- [Problem details]: Duplicate the text of every row below word for word, omitting the pictures.

Extracted page text data
------------------------

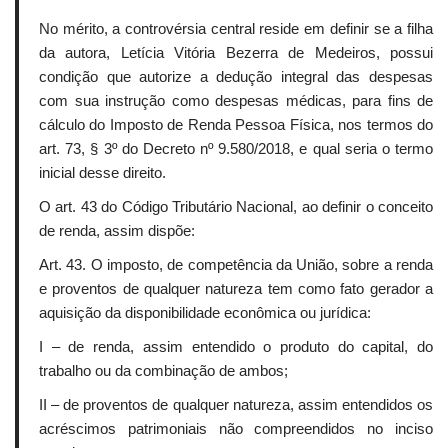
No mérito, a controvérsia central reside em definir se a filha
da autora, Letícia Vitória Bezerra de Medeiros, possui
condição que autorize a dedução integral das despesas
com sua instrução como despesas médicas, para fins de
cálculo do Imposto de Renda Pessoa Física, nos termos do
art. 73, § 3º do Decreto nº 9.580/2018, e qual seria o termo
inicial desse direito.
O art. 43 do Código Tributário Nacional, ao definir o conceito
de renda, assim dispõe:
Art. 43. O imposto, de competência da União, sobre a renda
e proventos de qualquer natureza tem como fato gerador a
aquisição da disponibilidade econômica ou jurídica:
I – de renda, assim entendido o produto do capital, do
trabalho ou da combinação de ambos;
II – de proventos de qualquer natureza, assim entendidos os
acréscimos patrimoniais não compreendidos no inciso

------------------------

- [Answer space]:
No mérito, a controvérsia central reside em definir se a filha
da autora, Letícia Vitória Bezerra de Medeiros, possui
condição que autorize a dedução integral das despesas
com sua instrução como despesas médicas, para fins de
cálculo do Imposto de Renda Pessoa Física, nos termos do
art. 73, § 3º do Decreto nº 9.580/2018, e qual seria o termo
inicial desse direito.
O art. 43 do Código Tributário Nacional, ao definir o conceito
de renda, assim dispõe:
Art. 43. O imposto, de competência da União, sobre a renda
e proventos de qualquer natureza tem como fato gerador a
aquisição da disponibilidade econômica ou jurídica:
I – de renda, assim entendido o produto do capital, do
trabalho ou da combinação de ambos;
II – de proventos de qualquer natureza, assim entendidos os
acréscimos patrimoniais não compreendidos no inciso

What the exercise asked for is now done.